I had another tooth removed last week. That makes four missing from the original set. Like the other three I’ve lost since 2010, this one was healthy due to brushing and flossing and three or four grand in adult orthodontics and lots of yummy first-world fluoridated water. Unfortunately, the bone-eating bacteria came out of remission over the past few months and just crumbled another tooth socket into dust.

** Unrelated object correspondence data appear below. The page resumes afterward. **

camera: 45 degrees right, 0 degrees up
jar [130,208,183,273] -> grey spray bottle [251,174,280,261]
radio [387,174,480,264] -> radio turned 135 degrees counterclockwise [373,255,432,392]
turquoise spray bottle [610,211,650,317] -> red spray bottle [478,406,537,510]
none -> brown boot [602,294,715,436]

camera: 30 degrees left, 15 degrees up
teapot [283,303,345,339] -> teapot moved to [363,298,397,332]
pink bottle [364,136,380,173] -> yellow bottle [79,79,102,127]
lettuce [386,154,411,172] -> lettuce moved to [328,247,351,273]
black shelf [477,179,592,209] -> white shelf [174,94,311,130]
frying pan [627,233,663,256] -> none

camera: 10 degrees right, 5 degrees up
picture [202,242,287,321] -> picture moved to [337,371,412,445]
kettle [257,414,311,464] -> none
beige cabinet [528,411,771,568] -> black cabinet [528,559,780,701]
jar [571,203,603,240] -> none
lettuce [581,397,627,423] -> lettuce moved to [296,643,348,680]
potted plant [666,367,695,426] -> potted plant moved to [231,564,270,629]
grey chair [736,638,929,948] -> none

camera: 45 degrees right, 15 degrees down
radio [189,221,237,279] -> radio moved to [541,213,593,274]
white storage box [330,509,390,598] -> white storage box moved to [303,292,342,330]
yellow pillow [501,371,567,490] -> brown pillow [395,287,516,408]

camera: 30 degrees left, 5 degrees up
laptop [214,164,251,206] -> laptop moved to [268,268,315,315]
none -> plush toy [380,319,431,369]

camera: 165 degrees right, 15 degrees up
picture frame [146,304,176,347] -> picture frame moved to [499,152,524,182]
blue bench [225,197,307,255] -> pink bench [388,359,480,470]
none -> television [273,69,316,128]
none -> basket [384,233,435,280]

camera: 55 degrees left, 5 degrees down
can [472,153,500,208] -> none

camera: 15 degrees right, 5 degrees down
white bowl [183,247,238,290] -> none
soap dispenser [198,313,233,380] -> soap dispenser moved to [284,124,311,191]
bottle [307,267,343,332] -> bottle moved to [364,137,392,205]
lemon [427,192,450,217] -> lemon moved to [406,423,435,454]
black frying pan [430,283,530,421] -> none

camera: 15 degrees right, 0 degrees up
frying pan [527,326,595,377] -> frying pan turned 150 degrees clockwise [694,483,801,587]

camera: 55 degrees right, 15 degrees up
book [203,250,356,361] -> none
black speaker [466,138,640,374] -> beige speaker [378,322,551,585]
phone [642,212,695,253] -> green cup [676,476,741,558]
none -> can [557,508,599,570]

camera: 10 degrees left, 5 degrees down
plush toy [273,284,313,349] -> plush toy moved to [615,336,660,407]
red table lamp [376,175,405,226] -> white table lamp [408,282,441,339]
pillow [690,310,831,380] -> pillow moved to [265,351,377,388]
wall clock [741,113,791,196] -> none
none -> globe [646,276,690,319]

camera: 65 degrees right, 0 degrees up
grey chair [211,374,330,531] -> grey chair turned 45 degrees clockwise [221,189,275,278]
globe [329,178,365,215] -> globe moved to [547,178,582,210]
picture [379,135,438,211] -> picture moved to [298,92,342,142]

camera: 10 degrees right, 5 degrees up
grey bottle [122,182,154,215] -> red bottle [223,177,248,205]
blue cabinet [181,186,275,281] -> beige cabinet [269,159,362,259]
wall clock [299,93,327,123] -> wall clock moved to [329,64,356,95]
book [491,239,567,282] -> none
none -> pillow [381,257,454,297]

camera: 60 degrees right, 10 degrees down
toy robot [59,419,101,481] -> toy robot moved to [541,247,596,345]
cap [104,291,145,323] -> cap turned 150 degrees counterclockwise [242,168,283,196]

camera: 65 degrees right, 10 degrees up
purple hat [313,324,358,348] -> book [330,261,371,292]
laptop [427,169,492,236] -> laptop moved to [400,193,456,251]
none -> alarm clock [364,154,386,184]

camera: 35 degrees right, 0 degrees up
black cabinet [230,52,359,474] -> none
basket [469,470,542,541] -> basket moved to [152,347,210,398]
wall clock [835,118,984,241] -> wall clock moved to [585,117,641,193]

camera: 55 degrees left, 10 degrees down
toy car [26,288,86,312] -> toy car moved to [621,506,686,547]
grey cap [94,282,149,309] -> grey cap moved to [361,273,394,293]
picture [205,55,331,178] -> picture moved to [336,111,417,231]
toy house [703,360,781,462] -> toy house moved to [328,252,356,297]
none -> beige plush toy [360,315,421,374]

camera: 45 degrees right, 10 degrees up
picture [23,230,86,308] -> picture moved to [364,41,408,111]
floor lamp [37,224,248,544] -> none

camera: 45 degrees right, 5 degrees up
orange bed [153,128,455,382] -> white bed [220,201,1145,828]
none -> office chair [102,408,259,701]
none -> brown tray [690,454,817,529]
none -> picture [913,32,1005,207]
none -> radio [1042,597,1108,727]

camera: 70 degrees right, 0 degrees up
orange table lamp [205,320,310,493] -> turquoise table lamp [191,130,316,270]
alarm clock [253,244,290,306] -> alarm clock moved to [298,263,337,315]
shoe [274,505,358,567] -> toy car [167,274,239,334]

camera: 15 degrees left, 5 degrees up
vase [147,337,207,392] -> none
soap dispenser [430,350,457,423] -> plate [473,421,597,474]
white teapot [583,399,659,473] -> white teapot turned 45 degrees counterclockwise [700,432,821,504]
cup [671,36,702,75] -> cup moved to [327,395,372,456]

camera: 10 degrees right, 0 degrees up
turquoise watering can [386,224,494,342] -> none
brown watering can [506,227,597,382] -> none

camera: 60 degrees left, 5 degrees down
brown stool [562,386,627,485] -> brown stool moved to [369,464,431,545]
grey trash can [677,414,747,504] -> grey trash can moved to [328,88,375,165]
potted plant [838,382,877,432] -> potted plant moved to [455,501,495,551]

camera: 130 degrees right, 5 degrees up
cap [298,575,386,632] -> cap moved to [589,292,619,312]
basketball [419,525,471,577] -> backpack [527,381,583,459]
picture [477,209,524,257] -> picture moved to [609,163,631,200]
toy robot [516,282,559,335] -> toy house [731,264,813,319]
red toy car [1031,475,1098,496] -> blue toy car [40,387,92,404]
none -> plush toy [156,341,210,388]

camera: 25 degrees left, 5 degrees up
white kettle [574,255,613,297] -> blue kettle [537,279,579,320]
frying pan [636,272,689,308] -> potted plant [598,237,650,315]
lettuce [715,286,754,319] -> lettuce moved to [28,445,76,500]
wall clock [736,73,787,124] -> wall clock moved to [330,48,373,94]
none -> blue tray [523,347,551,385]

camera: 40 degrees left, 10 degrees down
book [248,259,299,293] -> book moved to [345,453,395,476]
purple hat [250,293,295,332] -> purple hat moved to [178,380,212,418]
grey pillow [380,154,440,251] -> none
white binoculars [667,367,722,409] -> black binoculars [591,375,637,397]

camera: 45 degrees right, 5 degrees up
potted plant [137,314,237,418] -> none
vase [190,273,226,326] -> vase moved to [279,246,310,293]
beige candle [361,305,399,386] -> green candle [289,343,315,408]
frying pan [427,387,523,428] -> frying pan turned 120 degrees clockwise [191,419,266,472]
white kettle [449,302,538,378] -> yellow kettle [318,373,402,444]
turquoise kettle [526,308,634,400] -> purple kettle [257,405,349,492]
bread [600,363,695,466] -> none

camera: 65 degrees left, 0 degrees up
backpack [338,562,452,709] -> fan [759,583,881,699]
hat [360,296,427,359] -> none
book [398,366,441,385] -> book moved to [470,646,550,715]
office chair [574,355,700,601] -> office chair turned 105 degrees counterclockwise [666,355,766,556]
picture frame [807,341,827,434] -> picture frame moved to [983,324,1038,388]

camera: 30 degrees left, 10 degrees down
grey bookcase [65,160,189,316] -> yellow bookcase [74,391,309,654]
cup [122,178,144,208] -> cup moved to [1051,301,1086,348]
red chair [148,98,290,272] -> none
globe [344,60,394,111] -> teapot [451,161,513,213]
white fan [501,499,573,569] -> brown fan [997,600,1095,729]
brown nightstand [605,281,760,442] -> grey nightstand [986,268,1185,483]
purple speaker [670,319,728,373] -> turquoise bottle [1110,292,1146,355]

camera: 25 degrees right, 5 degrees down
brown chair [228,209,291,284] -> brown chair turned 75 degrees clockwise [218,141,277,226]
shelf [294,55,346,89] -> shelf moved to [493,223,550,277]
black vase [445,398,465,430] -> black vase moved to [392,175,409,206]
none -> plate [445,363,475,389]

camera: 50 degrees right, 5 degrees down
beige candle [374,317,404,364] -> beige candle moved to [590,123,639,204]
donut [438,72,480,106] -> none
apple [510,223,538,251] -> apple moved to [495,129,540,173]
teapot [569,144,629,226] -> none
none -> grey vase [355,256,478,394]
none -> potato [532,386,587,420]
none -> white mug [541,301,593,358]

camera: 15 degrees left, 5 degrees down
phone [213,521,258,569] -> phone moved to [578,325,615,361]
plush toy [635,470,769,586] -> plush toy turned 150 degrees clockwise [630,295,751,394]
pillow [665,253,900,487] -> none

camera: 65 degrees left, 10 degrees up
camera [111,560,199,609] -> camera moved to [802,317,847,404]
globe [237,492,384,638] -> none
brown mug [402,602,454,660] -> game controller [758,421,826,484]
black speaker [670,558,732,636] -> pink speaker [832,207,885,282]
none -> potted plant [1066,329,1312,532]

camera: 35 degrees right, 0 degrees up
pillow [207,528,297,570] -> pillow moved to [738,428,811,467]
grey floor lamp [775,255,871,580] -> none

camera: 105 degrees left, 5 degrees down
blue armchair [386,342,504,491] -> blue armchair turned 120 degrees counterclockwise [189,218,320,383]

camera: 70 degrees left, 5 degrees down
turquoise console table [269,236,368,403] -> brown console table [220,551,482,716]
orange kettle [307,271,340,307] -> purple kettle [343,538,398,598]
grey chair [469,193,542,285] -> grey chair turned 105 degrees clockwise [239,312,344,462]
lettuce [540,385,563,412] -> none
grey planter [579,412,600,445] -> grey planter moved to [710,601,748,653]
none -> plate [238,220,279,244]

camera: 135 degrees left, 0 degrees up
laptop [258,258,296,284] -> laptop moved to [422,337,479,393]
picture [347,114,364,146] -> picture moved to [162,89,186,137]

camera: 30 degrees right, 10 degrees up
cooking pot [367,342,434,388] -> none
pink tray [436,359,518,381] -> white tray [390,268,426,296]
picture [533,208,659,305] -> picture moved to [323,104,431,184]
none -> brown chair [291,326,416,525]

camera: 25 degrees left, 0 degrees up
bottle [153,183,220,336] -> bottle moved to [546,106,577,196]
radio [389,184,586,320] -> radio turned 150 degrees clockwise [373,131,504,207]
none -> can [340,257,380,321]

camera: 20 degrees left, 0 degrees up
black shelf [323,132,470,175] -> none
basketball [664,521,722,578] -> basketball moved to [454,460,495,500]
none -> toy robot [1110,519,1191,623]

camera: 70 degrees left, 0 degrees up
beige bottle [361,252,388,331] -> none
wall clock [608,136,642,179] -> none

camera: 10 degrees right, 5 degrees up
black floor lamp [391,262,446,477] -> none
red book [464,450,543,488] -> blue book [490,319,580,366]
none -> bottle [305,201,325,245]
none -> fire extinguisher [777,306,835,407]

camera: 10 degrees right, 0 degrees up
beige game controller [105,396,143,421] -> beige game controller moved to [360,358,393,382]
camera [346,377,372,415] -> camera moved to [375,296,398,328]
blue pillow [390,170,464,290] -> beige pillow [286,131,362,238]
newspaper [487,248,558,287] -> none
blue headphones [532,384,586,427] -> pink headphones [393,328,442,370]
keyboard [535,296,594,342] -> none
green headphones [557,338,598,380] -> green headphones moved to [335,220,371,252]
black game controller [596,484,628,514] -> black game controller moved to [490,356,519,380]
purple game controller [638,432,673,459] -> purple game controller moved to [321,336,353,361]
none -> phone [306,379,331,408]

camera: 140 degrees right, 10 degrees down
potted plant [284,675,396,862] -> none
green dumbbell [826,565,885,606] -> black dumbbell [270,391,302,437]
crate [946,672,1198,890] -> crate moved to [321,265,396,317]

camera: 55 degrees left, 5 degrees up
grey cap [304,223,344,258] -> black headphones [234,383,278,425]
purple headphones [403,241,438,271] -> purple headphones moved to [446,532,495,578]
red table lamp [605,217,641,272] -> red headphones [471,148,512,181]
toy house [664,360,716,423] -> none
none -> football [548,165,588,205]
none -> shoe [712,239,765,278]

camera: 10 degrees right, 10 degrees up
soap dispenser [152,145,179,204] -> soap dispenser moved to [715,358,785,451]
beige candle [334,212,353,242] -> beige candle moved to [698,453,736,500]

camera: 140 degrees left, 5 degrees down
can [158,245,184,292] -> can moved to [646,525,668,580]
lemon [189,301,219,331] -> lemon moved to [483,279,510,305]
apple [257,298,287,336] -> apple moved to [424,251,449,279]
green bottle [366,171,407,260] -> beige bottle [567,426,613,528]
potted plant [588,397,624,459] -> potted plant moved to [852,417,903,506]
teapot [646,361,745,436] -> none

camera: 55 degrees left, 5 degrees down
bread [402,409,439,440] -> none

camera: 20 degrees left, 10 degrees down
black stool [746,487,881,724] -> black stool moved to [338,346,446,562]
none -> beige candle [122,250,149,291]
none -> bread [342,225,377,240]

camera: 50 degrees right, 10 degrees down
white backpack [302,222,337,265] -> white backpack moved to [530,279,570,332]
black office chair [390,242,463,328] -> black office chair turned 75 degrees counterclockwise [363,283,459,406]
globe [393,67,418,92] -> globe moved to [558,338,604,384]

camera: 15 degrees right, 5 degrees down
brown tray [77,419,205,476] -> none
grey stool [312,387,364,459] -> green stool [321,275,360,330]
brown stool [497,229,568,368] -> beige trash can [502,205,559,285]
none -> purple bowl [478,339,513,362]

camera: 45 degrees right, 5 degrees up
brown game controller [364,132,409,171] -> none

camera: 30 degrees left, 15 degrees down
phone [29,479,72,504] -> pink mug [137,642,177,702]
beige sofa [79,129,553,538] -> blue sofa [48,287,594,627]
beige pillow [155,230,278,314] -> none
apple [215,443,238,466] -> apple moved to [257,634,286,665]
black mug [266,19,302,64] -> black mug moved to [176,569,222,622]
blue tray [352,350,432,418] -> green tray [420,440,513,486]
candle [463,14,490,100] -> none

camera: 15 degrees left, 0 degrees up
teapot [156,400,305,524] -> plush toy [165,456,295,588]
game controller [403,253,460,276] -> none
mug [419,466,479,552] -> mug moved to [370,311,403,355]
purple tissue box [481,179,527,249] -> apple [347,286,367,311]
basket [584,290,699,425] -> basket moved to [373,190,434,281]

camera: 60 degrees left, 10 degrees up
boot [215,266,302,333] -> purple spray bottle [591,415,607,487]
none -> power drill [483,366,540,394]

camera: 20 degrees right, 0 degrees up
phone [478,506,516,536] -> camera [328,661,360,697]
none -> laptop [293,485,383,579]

So, be honest with me. Do I have any teeth stuck in between my spinach?
Har, har.
I swear to Maude that if my 72-year old, chimney-smoking, crap-eating, oral-hygiene ignorant father tells me ONE MORE TIME how much easier dentures are than real teeth, I shall stab me a river. THEY DAMN WELL BETTER BE because ‘m gonna have to wear a partial for a lot longer than you, OLD MAN.
Anyway.
For the time being, I’m carrying around the bicuspid in my purse. This way, when some precocious little so-and-so comes trotting up to me at the playground bragging about how they lost a tooth, I can say, “So did I! Wanna see it?”
Hahaha! OF COURSE YOU DON’T.
Listen, Junior, get out of my face and go shove your tooth under your pillow because I’m hanging on to mine. Untilthe tooth fairy pays off my balance at Diversey Dental Works, the bitch can just pry it from my cold, dead hands.